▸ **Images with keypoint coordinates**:
■ ■ ■ ■ ■

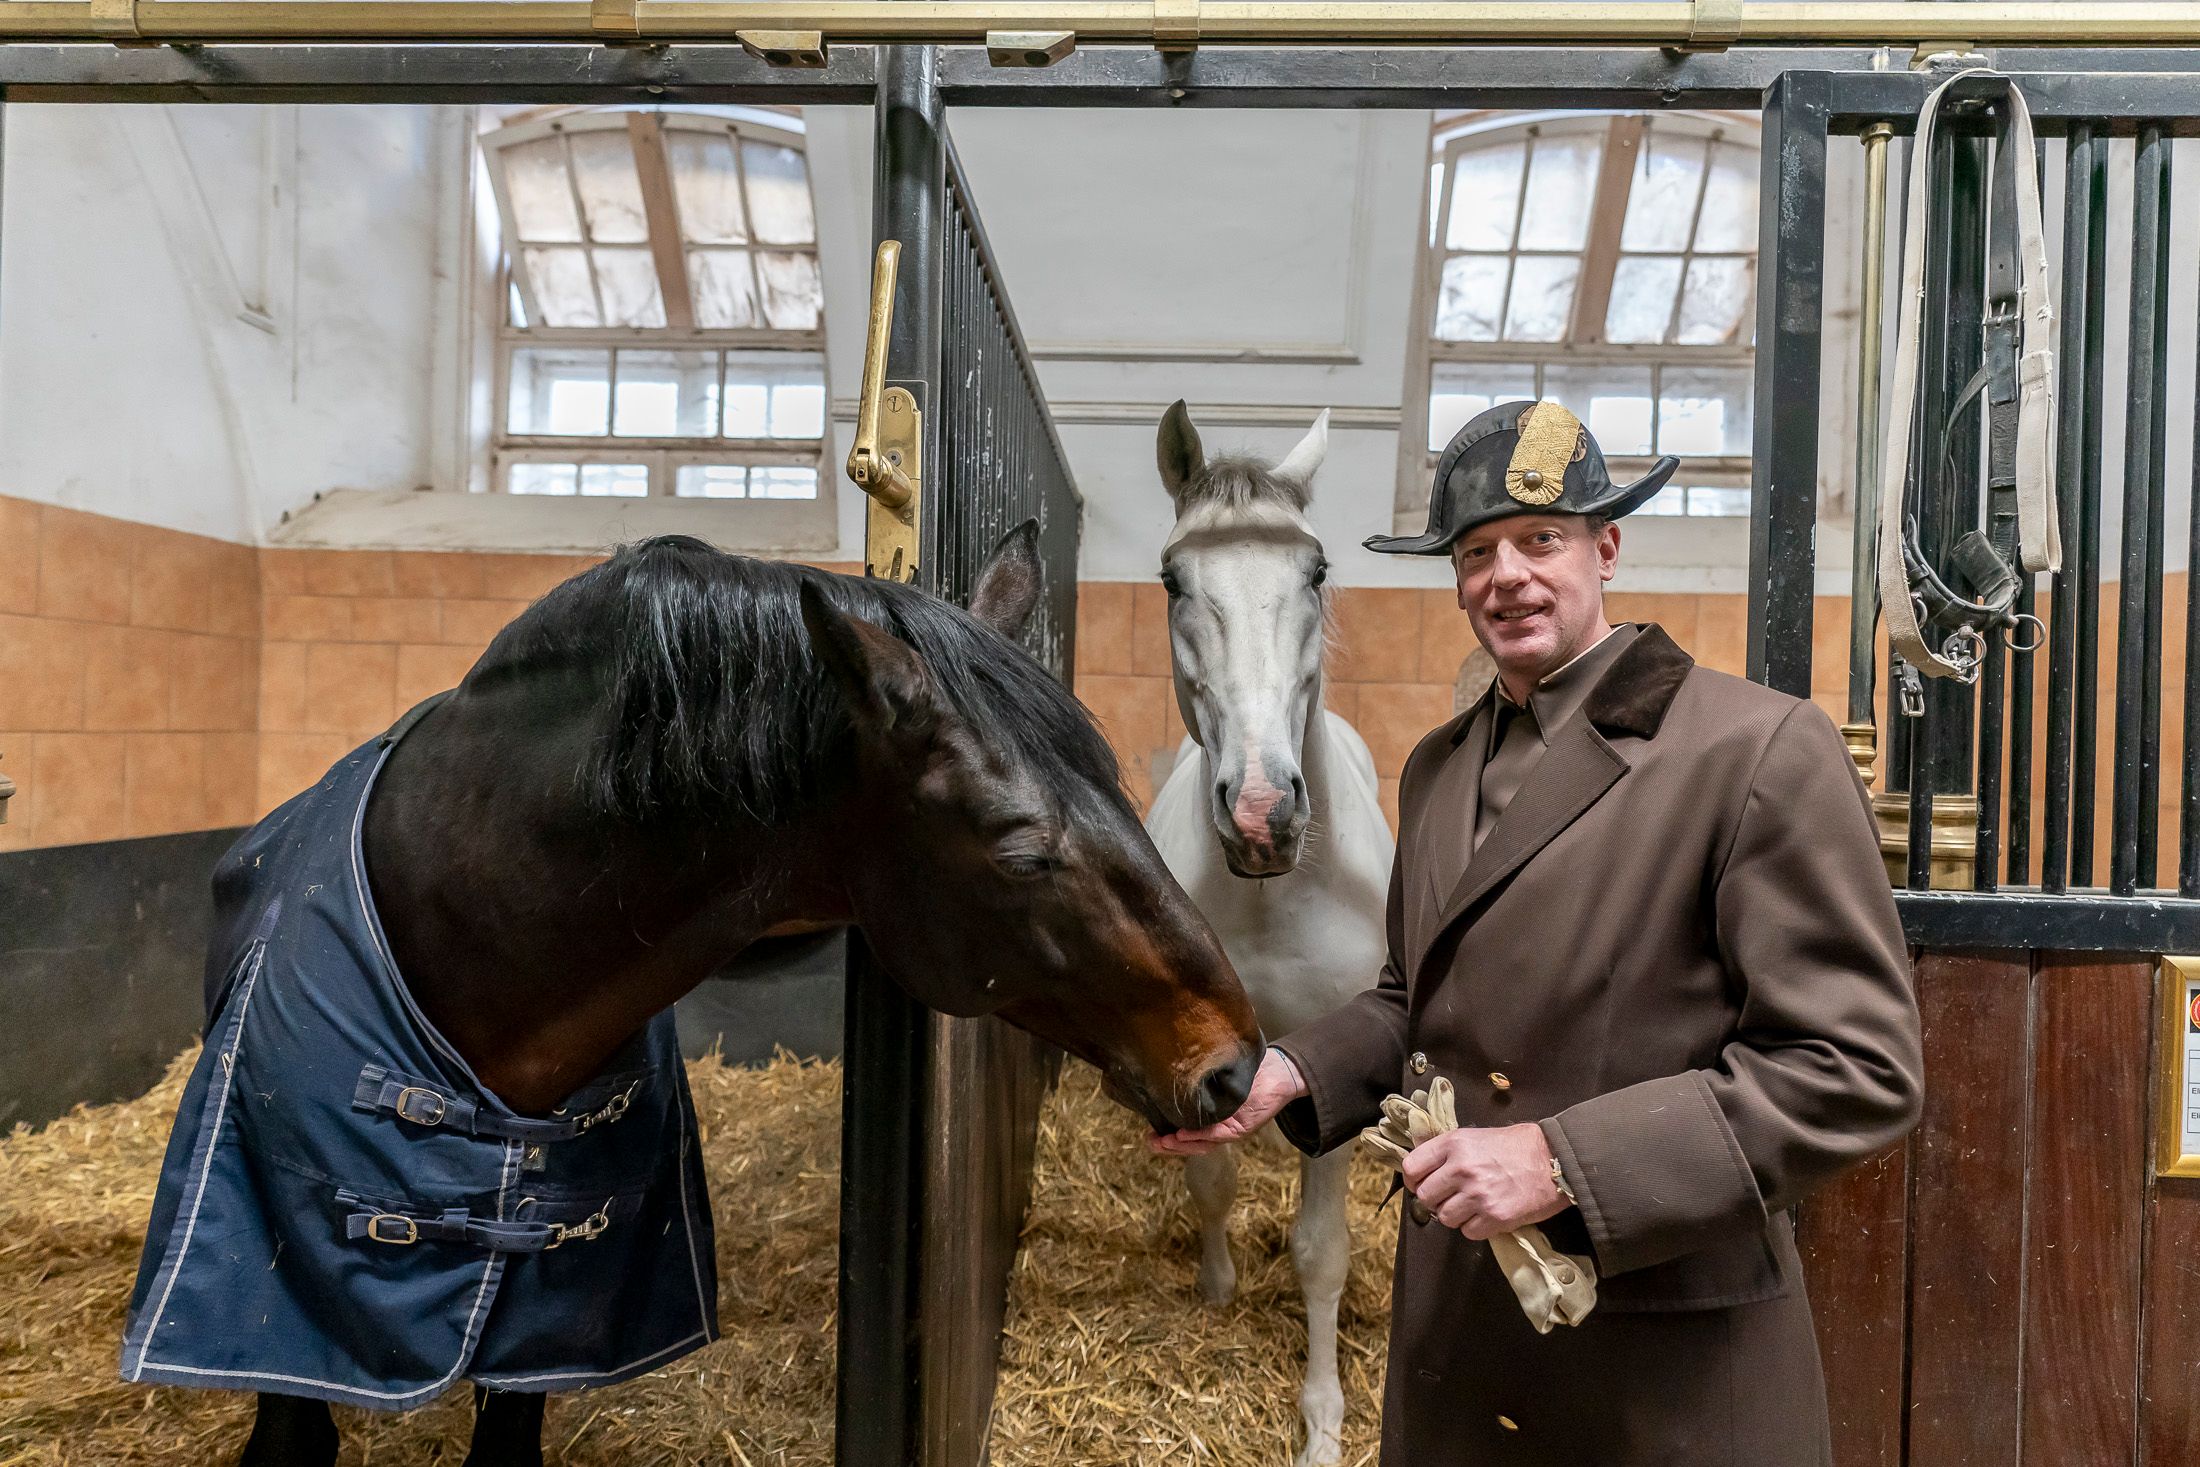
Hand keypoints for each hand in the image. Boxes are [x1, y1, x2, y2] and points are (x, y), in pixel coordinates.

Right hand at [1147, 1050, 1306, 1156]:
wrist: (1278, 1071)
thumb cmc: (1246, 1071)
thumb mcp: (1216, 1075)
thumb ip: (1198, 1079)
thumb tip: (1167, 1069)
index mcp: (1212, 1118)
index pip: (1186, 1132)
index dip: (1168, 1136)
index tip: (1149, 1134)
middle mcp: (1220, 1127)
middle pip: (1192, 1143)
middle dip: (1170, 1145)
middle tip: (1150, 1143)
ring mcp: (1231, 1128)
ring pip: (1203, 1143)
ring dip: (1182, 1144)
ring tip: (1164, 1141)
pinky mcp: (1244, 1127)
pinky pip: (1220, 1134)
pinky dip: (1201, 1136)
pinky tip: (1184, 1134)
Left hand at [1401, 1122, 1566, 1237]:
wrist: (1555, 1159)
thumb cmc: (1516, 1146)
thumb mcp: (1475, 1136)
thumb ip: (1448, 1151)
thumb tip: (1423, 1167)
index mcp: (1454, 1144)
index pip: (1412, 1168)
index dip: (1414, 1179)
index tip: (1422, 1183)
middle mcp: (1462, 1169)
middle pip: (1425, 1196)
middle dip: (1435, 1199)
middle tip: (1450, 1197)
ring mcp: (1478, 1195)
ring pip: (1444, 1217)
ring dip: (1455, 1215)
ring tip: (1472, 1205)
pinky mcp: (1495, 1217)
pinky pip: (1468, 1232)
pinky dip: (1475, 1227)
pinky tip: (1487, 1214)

■ ■ ■ ■ ■

▸ **Your goal**:
Once you find the line with "ring dip: (1182, 1144)" in the entries above, output it and each line after it up to and including the line with "middle tip: (1450, 1197)", and nothing else.

▸ **Exercise result**:
ring dip: (1182, 1144)
ring tip: (1164, 1141)
pinky mcp: (1244, 1127)
pinky pip: (1220, 1134)
pinky dip: (1201, 1136)
pinky tip: (1184, 1134)
Left hand at [1401, 1122, 1566, 1237]:
wrist: (1555, 1159)
thumb cmc: (1516, 1146)
thumb mcp: (1475, 1136)
thumb ip: (1448, 1151)
thumb tip: (1423, 1167)
index mcp: (1454, 1144)
index pip: (1412, 1168)
index dip: (1414, 1179)
index tip: (1422, 1183)
middle mcp: (1462, 1169)
middle pip: (1425, 1196)
middle dip: (1435, 1199)
middle tip: (1450, 1197)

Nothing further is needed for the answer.